FRANKFURT - Die Deka-Bank hat ihre Master-KAG-Einheit, Deka Fund Master, mit dem Fondsmanager Deka Investment fusioniert.
Wie die Deka-Bank in Frankfurt mitteilte, hat die Trennung von Fondsmanagement und Administration im Laufe der vergangenen Jahre an Bedeutung verloren. Nun wird das Management der Publikums- und Spezialfonds sowie die Betreuung der Master-KAG-Mandate rechtlich unter der Deka Investment vereint.
Deka Fund Master wurde 2004 gegründet, um auch außerhalb des Sparkassen-Sektors Master-KAG-Mandate zu gewinnen.
Offenbar ist dies zum Teil gelungen. Nach Angaben eines Sprechers kamen 40 Prozent des Volumens der Deka Fund Master von rund 17 Milliarden Euro von außerhalb des Konzerns, nämlich Unternehmen, Versicherungen und Stiftungen.
Die restlichen 60 Prozent stammen aus dem Sparkassenlager.
Ein Deka-Sprecher fügte hinzu: "Das primäre Ziel der Deka Fund Master war, innerhalb der Sparkassen-Gruppe zu wachsen. Dies ist uns gelungen, wenn man bedenkt, dass wir vor drei Jahren ein Volumen von 10,3 Milliarden Euro hatten."
Universal ist der Marktführer in Deutschland mit einem Master-KAG-Volumen von 93,1 Milliarden Euro, gefolgt von der Inka, einer Tochter von HSBC Trinkaus mit 62,9 Milliarden Euro, gefolgt von der Helaba Trust mit rund 48 Milliarden Euro. Bei einer Master-KAG wird die Administration von Spezialfonds gebündelt. Die Vorteile sind weniger Aufwand und damit niedrige Kosten sowie höhere Transparenz.

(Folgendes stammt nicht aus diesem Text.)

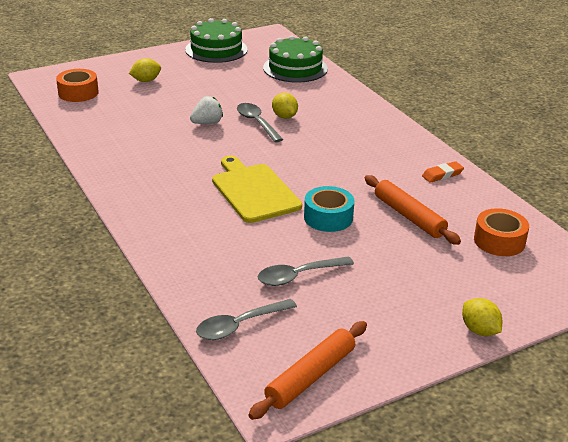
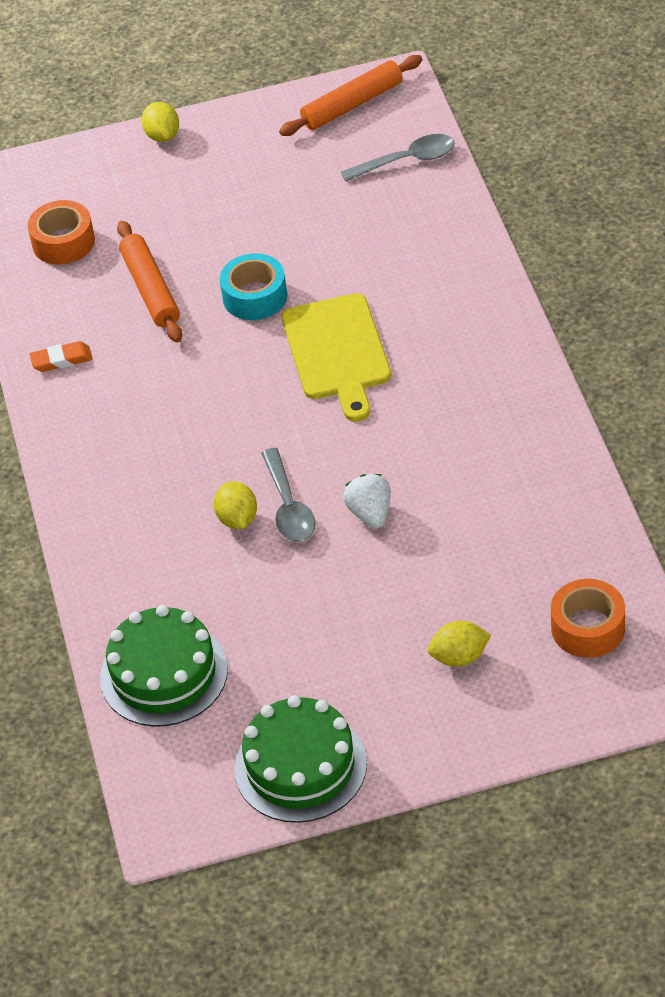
camera: 160 degrees left, 15 degrees up
white strawberry [190,96,223,124] -> white strawberry turned 90 degrees clockwise [343,474,391,528]
grey spoon [258,256,354,286] -> none

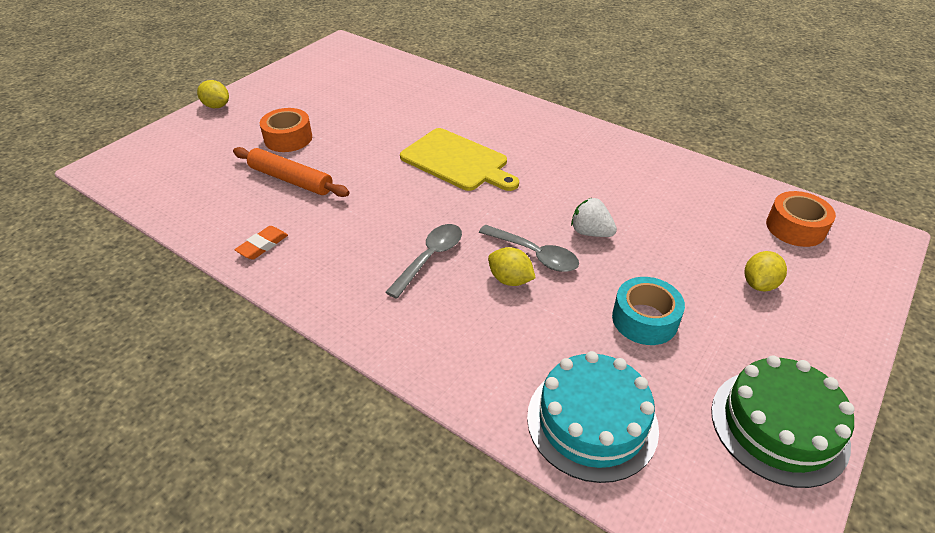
camera: 45 degrees left, 5 degrees down
orange tape [28,200,95,265] -> orange tape moved to [260,108,312,152]
green cake [100,605,228,727] -> turquoise cake [527,351,659,483]
turquoise tape [220,253,287,320] -> turquoise tape moved to [612,277,685,345]
orange rolling pin [279,55,422,136] -> none
grey spoon [341,134,455,182] -> grey spoon moved to [385,224,462,299]

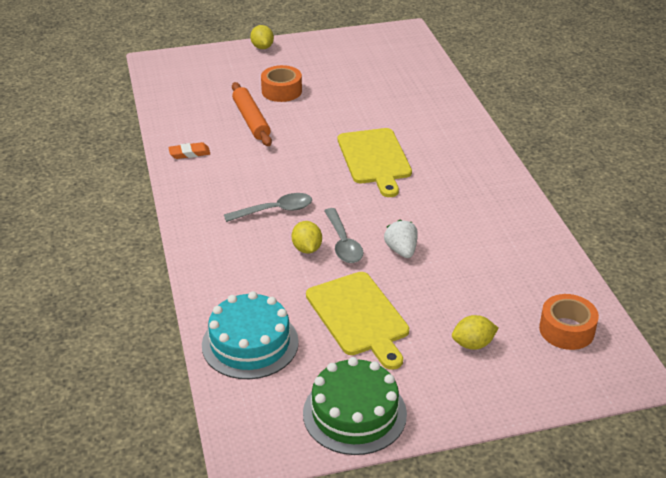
camera: 40 degrees right, 5 degrees down
turquoise tape [612,277,685,345] -> yellow cutting board [306,272,409,370]

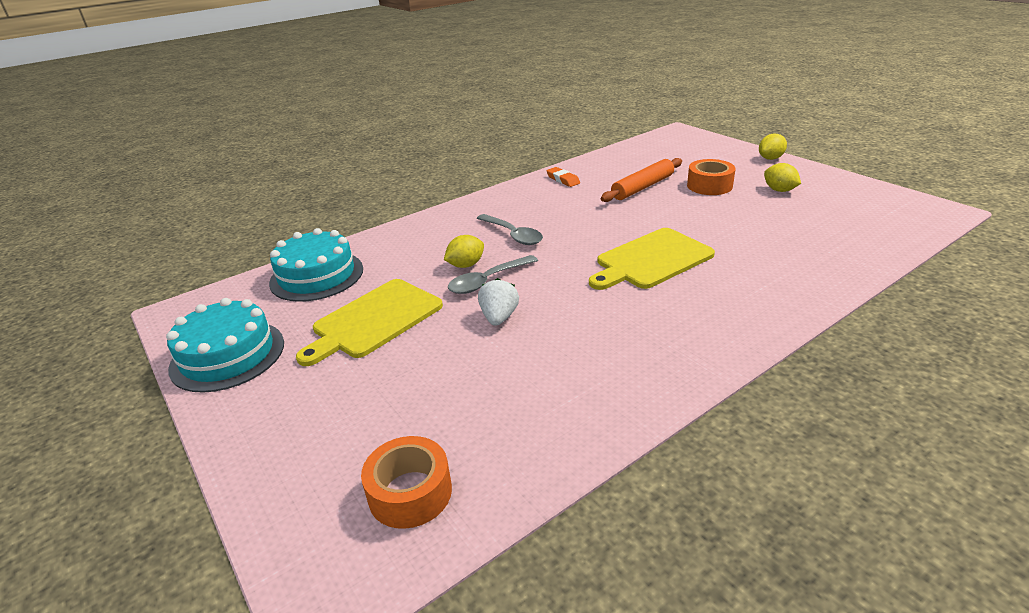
camera: 70 degrees right, 5 degrees down
green cake [303,357,407,455] -> turquoise cake [166,298,284,393]
white strawberry [384,220,418,258] -> white strawberry turned 45 degrees counterclockwise [478,278,519,326]
yellow lemon [452,315,498,350] -> yellow lemon moved to [764,163,801,192]

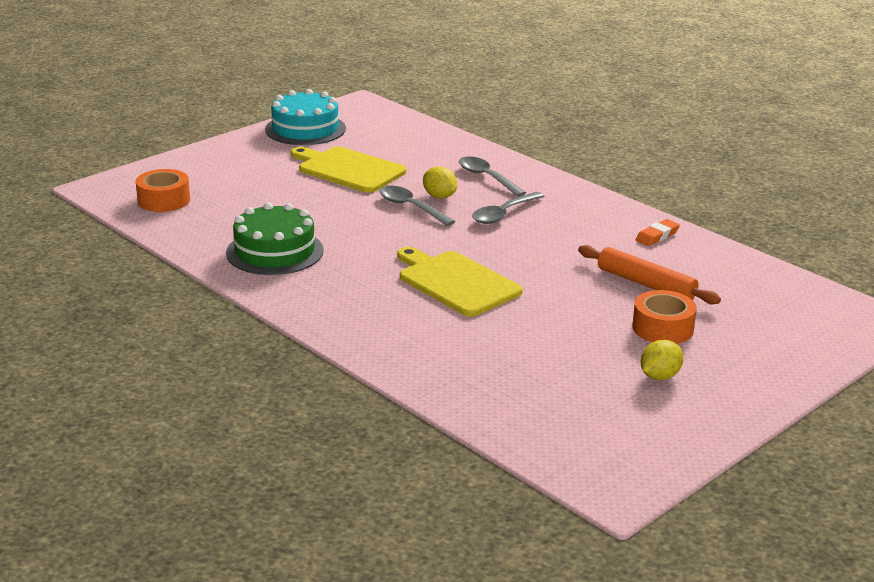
camera: 80 degrees right, 5 degrees down
turquoise cake [269,228,363,302] -> none
white strawberry [478,278,519,326] -> none
yellow lemon [759,134,787,160] -> none
none -> green cake [226,202,324,275]
none -> grey spoon [459,157,526,197]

Wie die Deka weiter mitteilte, werden im Zuge der Fusion keine Arbeitsplätze abgebaut. Unklar ist allerdings die Zukunft der drei Geschäftsführer von Deka Fund Master, Thomas Ketter, Udo Schmidt-Mohr und Norbert Ziemer. "Da die Fusion erst zur Jahresmitte 2010 erfolgt, ist noch genug Zeit, um diese Frage zu klären", sagte ein Sprecher auf Anfrage.